## Exercise tasks
[1] Decide whether each statement agrees with the review of Voodoo Man below. Answer yes or no for each, and quote the words from the review that settle it.
(a) Ralph runs out of petrol while heading to his fiancee's home.
(b) The reviewer judges Voodoo Man better than The Corpse Vanishes.
(c) Ralph defeats the doctor during the climax.
[2] Carry the review of Voodoo Man further, starting after its final sentence.

— START Page extract —

Tuesday, October 16, 2018

Voodoo Man (1944)

Several women have gone missing on a secluded road, and it turns out they've been kidnapped by a diabolical mad scientist, who's trying to resurrect his sort-of dead wife, aided by a Voodoo priest and two dopey henchmen. Ralph Dawson, a groom headed for his fiancee's home, ends up running out of petrol and is picked up by Stella, a quick talking gal who turns out to be his future sister-in-law. The two connect, but while he's briefly away from the car looking for a phone, Stella is kidnapped by the henchmen and taken to the doctor, who believes he's finally found the perfect subject to bring his wife back to the land of the living...

Voodoo Man was one of the later horror pictures Bela Lugosi made for Monogram Studios, and if this script is any indication, it seems like they only had a limited number of ideas they could throw the struggling actor in, as this is quite derivative of earlier films they made with him. While it's a neat idea seeing Voodoo mysticism crossed with mad science, the former feels a bit like set dressing, and isn't really explored in any interesting way, which I suppose we expect from this kind of movie, alas.

The plot is actually a little tense, given that we know Stella isn't the hero's love interest, therefore her life genuinely feels in danger. After all, women and men simply being friends with each-other in a 1940s production? Pshaw! (Yeah, it's kind of a sad indictment of the times!). On the other hand, I feel Voodoo Man throws us into the main events a bit too quickly, with not much in the way of setup. Comparing it to The Corpse Vanishes, this fares less well, as that movie took its time in setting up the threat and what was going on and gradually showing what's happening, and we saw more of Bela interacting with the protagonists before being revealed as evil to them. With everything exposed to us right out of the gate, Voodoo Man kinda ambles around for a while, not really accomplishing anything, or having much in the way of character. The antagonist has got a good motive, if a little played out in these films, but we don't really see much of what else he gets up to. This character is defined simply by trying to resurrect his wife, and I guess we can freely assume he stops like a clockwork mannequin whenever he's not on-screen.

Things do pick up a little in the last act, when the heroes realise something is fishy with the 'kindly' doctor and  hypnotism, but the climax is a disappointment. It's just the same ritual scene we've already seen before, and culminates in a very anticlimactic ending. Ralph is knocked out almost immediately, and it's up to the police to save the day, bursting in with their guns at the ready and gunning down the doctor almost immediately, ending his threat in like one second flat, having faced no difficulty along the way.

— END Page extract —
— START Data block —

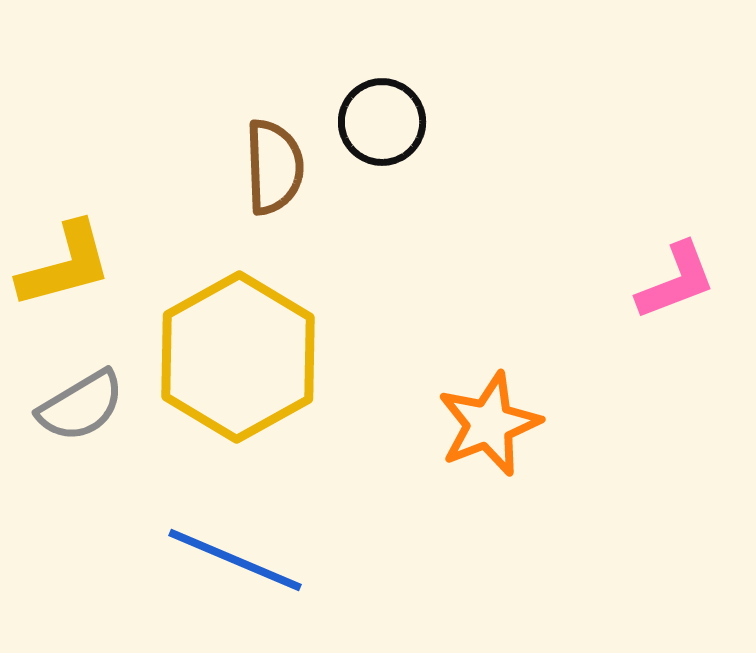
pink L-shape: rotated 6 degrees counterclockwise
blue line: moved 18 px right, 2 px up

— END Data block —

## Exercise results
[1]
(a) Yes: "Ralph Dawson, a groom headed for his fiancee's home, ends up running out of petrol"
(b) No: "Comparing it to The Corpse Vanishes, this fares less well"
(c) No: "Ralph is knocked out almost immediately, and it's up to the police to save the day"

[2]
The characters are merely ok. Stella is spunky but underused, while Ralph isn't as obnoxious as the male leads in these movies could sometimes be (except when he's getting fuel), but ends up as unremarkable (not helped by his inaction in the climax). Not being annoying goes a fair way though.
and Stella have some good chemistry, and I was looking forward to a sleuthing partnership where the two would be a man and woman duo who wouldn't end up falling in love, but just be pals. Unfortunately Stella spends most of her time after being kidnapped in a state of hypnosis, and the ok but less interesting Betty takes over as the sidekick, not that she does much.

Despite his z-grade trappings, Lugosi treats the script with dignity, turning in a performance that's both creepy, and genuinely emotional! George Zucco plays his assistant, and it's an odd role for him. Zucco has such an aristocratic presence to him that seeing him in a more subservient position is an interesting change, if not entirely believable. The guy's voice is just too commanding! As for his part here, it's just plain weird in places, and he seems to vanish at the end. John Carradine plays a shaky and slow-witted hillbilly, and it too is odd, which I put down to the direction. The remainder of the acting can be pretty amateurish, but it's tolerable.

The most amusing moment of Voodoo Man comes at the very end! Despite their general crumminess, the Lugosi Monogram cheapies attempted metatextual humour a surprising amount!

Voodoo Man is merely ok, but that marks it as better than quite a lot of movies of its type, and this one stars Bela Lugosi to boot, among other big names, so that alone makes it at least a little more distinctive than it otherwise would be...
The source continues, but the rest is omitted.